Закусив в пампушечной, сменив на рынке гуаяберу, Палавек купил билет на самолет — вылетал новенький «боинг» — до Бангкока, указав в опросном полицейском листке в качестве цели путешествия «поиск клиентов для лекарств собственного приготовления». Заодно разменял в кассе пятисотенные банкноты, поскольку одна такая вызвала почти панику в пампушечной, хозяин которой собирал сдачу по всей улочке.
Полтора часа полета до Бангкока Палавек проспал. Из аэропорта Донмыонг он ехал в кондиционированном автобусе, ожидая, что ветровое стекло камфортабельного «Изузу» вот-вот упрется в зачехленный хобот пушки, мотавшейся впереди на прицепе за трехосным грузовиком с солдатами.

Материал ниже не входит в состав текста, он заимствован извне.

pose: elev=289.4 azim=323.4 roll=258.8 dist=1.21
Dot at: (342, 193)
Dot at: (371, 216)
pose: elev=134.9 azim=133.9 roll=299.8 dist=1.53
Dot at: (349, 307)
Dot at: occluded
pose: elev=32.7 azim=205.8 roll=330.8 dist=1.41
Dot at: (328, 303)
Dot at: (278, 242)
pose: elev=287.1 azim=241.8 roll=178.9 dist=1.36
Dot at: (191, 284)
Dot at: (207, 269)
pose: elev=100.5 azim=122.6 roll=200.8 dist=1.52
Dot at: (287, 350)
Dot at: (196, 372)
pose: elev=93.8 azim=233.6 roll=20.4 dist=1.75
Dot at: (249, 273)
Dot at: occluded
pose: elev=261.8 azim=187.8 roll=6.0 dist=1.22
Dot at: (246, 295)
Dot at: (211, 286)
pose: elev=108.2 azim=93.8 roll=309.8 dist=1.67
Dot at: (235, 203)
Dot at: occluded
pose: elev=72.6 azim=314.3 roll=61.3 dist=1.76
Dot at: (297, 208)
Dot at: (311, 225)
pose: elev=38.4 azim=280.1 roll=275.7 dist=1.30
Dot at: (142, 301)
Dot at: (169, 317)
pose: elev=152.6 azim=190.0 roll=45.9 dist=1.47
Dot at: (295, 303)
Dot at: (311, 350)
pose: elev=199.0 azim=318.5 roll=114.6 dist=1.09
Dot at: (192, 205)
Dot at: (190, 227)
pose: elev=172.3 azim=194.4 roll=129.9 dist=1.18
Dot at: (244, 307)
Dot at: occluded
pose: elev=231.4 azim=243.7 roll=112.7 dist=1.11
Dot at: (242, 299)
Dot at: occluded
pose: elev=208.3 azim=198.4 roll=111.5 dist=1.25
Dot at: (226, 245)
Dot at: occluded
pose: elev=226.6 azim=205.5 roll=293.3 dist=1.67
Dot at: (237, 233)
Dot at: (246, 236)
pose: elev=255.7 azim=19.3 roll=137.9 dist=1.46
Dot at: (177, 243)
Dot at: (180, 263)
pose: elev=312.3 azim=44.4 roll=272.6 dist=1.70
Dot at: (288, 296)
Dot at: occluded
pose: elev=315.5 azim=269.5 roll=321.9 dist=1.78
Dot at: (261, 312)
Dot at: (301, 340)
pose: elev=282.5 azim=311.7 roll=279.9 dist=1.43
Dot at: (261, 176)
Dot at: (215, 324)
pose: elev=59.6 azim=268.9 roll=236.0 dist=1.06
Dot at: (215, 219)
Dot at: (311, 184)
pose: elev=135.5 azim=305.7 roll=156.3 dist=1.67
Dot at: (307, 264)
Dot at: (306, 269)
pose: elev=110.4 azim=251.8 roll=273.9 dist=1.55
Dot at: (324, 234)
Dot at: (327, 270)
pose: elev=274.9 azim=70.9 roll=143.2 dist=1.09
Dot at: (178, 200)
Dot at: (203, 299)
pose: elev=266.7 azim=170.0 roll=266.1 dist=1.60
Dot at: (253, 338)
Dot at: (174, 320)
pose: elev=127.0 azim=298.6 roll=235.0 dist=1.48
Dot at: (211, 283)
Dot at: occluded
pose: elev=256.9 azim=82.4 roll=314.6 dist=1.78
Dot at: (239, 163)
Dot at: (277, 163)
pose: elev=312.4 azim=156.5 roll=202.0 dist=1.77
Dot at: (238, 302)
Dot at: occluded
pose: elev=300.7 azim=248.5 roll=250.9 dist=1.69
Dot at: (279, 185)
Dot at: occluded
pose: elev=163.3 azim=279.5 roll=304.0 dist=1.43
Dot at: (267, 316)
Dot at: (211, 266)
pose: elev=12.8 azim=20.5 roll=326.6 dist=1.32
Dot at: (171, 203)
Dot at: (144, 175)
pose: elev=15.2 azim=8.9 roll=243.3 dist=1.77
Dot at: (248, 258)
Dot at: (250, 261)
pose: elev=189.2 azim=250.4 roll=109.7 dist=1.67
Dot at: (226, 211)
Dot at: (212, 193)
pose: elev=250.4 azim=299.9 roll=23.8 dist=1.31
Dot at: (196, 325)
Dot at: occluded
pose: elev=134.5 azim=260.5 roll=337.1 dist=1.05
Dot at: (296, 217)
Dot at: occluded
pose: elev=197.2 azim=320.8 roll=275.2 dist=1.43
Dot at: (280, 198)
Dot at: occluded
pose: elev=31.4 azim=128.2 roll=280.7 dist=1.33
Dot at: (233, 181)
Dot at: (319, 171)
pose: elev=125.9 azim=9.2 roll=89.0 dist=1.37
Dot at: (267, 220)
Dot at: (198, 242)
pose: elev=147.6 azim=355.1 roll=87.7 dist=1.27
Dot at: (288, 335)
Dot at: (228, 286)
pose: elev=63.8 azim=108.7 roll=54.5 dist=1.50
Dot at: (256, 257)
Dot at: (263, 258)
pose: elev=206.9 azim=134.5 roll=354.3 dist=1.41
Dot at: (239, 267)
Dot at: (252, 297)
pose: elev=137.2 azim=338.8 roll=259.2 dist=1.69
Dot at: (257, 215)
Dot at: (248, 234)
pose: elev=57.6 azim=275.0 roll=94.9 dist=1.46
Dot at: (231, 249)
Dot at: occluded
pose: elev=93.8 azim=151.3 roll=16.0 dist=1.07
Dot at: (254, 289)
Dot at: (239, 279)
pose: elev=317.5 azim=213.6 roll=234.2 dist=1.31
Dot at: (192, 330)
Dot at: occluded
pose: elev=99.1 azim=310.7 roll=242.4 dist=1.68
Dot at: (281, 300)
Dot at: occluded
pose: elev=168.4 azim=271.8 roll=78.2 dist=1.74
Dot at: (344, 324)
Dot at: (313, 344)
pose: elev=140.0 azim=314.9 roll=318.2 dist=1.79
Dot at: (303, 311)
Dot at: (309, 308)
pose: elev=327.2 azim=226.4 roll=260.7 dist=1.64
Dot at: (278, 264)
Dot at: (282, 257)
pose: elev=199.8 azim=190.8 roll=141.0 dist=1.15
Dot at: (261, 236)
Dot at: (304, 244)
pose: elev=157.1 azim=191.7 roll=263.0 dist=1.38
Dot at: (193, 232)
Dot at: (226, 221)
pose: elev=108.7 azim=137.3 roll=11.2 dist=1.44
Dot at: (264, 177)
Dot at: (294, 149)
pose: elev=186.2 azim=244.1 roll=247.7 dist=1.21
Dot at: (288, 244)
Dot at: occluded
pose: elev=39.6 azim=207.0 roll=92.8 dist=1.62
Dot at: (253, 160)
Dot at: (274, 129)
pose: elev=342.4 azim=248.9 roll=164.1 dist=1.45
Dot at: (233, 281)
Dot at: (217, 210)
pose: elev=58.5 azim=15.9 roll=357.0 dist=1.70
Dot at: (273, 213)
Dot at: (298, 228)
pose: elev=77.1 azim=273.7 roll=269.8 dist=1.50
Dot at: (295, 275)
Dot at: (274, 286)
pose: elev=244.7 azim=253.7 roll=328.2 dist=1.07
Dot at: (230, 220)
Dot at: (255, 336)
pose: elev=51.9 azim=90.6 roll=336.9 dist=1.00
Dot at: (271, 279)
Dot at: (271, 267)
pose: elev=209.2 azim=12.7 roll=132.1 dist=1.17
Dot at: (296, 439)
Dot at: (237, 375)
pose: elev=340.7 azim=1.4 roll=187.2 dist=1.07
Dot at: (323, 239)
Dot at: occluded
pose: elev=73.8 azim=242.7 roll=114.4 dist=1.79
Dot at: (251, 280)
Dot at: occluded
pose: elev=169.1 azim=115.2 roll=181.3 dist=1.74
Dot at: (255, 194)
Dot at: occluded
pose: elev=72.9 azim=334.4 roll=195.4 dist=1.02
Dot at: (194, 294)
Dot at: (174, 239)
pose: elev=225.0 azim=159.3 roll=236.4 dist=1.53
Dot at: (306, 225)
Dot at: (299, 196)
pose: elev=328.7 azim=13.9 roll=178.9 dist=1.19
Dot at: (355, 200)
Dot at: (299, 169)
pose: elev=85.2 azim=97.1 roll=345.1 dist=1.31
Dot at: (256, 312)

С набережной Чаопрайи узкая лодка с подвесным мотором доставила его до рынка на канале Данг. Перейдя пружинивший мостик, под которым сновали плоскодонки, превращенные в плавучие прилавки, Палавек разыскал, долго обходя глухой монастырский забор, дощатый домик с коричневой дверью, стоявший вплотную у железнодорожной ветки Вонгвьен Яй. Рев мощных подвесных моторов с канала и автомобильного потока с магистрали Прачад-Таксин-роуд почти не доносился до тихого, спокойного места. Зато грохот состава, протащившегося с допотопными пассажирскими вагончиками японского производства времен войны, заставил шататься и дребезжать ветхие постройки.
Палавек узнал нужного человека. Он стоял перед ним, глядя поверх очков, сжимая в одной руке листок машинописного текста, а другой придерживая щеколду. За спиной виднелись металлическая табуретка, какие расставляют в дешевых ресторанчиках, и стол с обшарпанной пишущей машинкой. Не обращая ни на что внимания, склонившись над гитарой, на полу, поджав ноги, обтянутые коричневой саронгой, стриженая женщина пыталась подобрать мелодию какого-то марша.
— Господин Пратит Тук?
Искать тебя не пришлось, подумал Палавек.
— Да.
— Я — журналист. Собираю материал о жизни текстильщиков. Кое-что у меня есть о комбинатах в районе Рангсит. Вы не могли бы поговорить со мной пятнадцать минут. Читателей волнует ваше недавнее выступление относительно положения там...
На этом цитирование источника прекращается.